EC-301d · Module 3
When Charts Lie Accidentally
4 min read
The most dangerous chart in an executive deck is not the one that lies deliberately. It is the one that misleads accidentally — the presenter did not intend to deceive, but the visual creates a false impression that drives a bad decision. Accidental deception is worse than intentional deception in one critical way: you have not checked for it. You believed the chart was accurate, so you defended it confidently, and now you own the bad decision it produced.
Four patterns account for the majority of accidental deception in executive charts. Truncated axes make small differences look enormous — a trend line from 93% to 97% with an axis starting at 90% looks like doubling; with an axis starting at 0% it looks like a minor improvement. Cherry-picked timeframes exclude the period when performance was worse, making recent results look like a sustained trend rather than a recovery. Survivorship bias presents the average outcome of successful deployments while excluding the deployments that failed. Vanity metrics show impressive-sounding numbers (events processed, documents analyzed, queries handled) that do not connect to business value.

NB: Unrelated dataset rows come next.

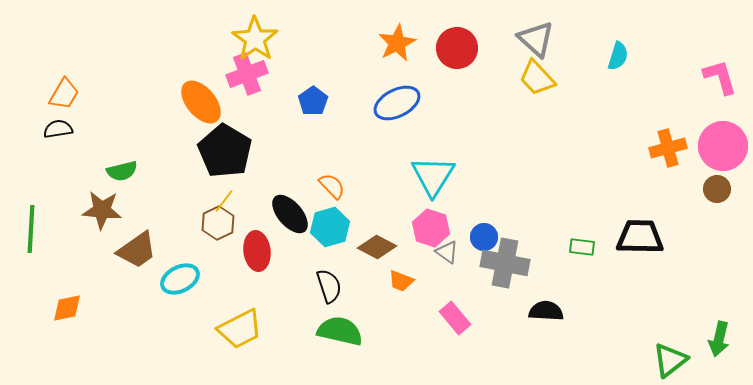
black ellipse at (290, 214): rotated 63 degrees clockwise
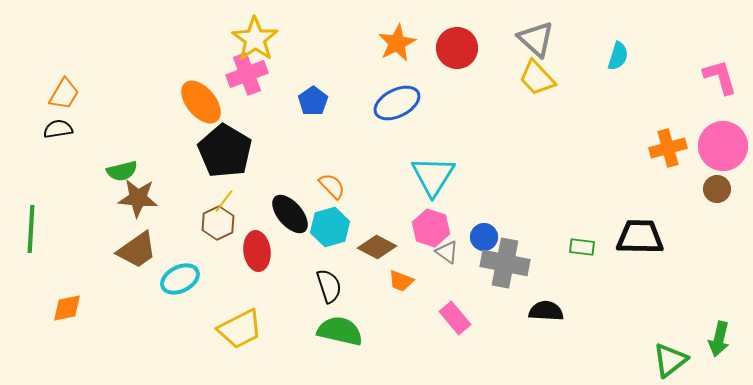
brown star at (102, 210): moved 36 px right, 12 px up
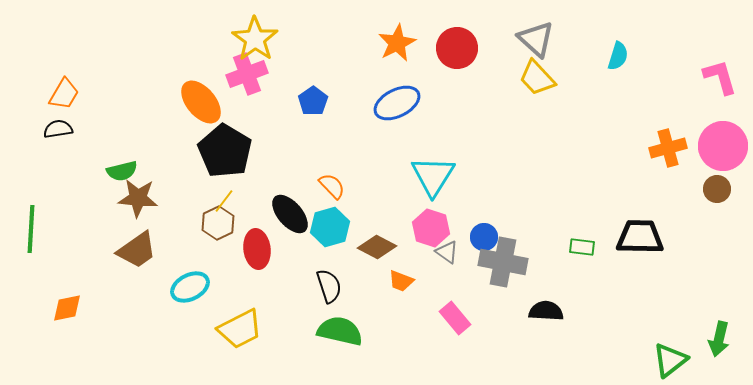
red ellipse at (257, 251): moved 2 px up
gray cross at (505, 263): moved 2 px left, 1 px up
cyan ellipse at (180, 279): moved 10 px right, 8 px down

- Check: does the axis start at zero? If the y-axis does not start at zero, ask whether the visual difference exaggerates the actual difference. A 4-point improvement shown on an axis from 90 to 100 looks like a 40% improvement. On an axis from 0 to 100, it looks like what it is: a 4-point improvement. Use truncated axes only when zero is meaningless for the metric (e.g., temperature, pH). For business metrics, start at zero unless you have an explicit reason not to — and label the reason.
- Check: does the timeframe include the bad periods? If you are showing a trend that starts at the bottom of a dip and ends at a peak, you are showing cherry-picked data. The executive who asks "what was performance before that starting point?" will expose the cherry-pick. Show the full available timeframe, and annotate any anomalies rather than cropping them out.
- Check: does the average include the failures? If the chart shows "average ROI for AI deployments: 340%," ask whether the deployments that failed to generate ROI are included in that average. Survivorship bias in peer benchmarks is common. If you are using industry data, validate the methodology and note any exclusions. If the benchmark excludes failures, say so — or use a different benchmark.
- Check: does the metric connect to business value? Before including any metric, run this test: if the executive asks "what does that mean for our P&L?" can you answer directly? "We processed 2.4 million events" does not pass the test. "We reduced manual review labor by $1.8M annually" does. Include only metrics that pass the test. Flag the metrics that do not pass as volume indicators, not value indicators.